> **Task**: Which lines below include the string "saucer"? Please show each one.

--- Dataset entries ---

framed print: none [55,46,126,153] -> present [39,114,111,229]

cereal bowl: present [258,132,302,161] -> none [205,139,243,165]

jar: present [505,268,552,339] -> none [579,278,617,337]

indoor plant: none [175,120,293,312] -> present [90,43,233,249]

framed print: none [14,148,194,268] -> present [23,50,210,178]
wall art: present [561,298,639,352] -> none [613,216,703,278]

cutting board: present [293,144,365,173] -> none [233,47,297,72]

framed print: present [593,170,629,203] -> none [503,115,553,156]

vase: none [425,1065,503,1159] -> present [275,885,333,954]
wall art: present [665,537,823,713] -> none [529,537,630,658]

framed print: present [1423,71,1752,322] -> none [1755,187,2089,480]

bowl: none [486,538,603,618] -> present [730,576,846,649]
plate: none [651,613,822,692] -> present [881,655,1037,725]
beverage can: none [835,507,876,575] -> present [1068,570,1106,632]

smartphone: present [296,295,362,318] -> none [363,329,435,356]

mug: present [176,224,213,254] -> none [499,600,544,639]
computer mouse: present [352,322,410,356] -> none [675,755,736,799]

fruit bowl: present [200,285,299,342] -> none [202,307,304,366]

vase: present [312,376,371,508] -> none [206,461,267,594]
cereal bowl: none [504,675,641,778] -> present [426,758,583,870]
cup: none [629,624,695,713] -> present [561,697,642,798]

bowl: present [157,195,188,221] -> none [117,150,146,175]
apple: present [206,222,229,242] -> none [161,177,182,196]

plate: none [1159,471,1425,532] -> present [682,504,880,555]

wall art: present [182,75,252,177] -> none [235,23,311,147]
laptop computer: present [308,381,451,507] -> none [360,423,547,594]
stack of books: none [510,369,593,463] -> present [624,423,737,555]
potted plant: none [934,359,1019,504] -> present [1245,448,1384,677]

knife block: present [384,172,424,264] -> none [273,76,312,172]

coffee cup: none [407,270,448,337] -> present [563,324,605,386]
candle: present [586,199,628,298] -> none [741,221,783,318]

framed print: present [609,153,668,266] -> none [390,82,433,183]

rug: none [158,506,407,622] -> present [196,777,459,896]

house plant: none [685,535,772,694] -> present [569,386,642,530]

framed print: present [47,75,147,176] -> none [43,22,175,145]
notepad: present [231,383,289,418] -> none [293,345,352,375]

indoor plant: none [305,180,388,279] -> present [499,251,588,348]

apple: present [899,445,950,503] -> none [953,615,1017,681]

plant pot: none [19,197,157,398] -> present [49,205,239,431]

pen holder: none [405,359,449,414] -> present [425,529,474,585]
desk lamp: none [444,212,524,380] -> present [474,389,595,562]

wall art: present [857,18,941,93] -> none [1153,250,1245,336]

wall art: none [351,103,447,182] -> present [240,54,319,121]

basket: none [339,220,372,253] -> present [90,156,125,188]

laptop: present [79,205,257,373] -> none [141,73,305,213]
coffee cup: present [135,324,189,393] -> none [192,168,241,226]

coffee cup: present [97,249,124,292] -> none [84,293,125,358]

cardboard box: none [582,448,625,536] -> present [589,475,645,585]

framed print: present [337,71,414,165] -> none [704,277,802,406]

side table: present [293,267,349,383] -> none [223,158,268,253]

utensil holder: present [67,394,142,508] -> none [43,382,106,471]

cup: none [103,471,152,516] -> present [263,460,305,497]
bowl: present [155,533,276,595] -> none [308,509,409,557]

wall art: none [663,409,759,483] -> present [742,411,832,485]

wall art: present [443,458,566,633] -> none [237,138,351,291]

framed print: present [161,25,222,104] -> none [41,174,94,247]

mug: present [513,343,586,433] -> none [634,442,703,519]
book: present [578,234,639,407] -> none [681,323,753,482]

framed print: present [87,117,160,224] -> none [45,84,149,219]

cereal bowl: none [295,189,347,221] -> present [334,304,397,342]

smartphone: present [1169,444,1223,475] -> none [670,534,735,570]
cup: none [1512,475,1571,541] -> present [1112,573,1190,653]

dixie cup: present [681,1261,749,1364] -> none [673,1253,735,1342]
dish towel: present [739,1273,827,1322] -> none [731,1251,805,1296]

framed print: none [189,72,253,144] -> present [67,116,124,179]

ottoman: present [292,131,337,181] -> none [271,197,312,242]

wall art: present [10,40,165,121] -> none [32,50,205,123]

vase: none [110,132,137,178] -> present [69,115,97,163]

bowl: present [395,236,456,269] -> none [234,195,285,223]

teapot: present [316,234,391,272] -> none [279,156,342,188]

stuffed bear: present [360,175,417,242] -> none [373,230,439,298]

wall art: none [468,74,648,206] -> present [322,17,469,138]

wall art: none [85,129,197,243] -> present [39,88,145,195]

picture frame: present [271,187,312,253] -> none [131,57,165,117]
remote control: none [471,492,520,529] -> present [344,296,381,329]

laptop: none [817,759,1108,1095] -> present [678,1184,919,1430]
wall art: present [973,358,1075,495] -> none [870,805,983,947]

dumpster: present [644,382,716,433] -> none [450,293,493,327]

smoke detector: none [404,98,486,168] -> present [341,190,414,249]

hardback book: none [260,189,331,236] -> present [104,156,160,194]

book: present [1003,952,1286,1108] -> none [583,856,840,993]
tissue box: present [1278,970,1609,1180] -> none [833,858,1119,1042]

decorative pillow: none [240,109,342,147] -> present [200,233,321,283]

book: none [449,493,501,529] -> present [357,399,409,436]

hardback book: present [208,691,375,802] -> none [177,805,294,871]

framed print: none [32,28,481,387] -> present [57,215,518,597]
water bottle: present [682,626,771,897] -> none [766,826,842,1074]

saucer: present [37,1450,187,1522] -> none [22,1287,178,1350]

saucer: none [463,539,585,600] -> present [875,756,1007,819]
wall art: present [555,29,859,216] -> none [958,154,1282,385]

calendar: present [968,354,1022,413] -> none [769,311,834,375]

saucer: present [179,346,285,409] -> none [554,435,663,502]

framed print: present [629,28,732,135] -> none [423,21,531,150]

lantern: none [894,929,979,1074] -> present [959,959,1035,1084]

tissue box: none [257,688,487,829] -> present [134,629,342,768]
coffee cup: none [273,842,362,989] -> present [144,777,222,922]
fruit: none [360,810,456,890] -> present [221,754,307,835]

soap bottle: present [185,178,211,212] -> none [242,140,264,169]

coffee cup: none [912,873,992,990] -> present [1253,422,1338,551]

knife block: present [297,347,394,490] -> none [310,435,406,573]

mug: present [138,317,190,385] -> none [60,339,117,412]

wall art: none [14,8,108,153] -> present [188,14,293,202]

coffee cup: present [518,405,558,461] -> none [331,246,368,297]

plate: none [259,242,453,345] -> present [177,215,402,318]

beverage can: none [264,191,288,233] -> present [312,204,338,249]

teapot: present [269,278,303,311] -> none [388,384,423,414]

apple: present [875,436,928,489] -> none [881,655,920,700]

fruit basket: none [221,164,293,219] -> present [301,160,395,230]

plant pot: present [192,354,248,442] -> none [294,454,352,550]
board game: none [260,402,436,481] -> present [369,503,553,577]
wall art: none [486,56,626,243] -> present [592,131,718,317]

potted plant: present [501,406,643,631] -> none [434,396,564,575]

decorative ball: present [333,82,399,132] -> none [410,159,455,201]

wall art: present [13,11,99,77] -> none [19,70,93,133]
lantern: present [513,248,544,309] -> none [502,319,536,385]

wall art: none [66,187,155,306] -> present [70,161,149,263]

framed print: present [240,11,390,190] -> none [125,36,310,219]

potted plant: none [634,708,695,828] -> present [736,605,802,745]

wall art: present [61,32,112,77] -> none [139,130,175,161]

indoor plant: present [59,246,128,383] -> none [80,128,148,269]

---

> **Result of the exercise**:
saucer: present [37,1450,187,1522] -> none [22,1287,178,1350]
saucer: none [463,539,585,600] -> present [875,756,1007,819]
saucer: present [179,346,285,409] -> none [554,435,663,502]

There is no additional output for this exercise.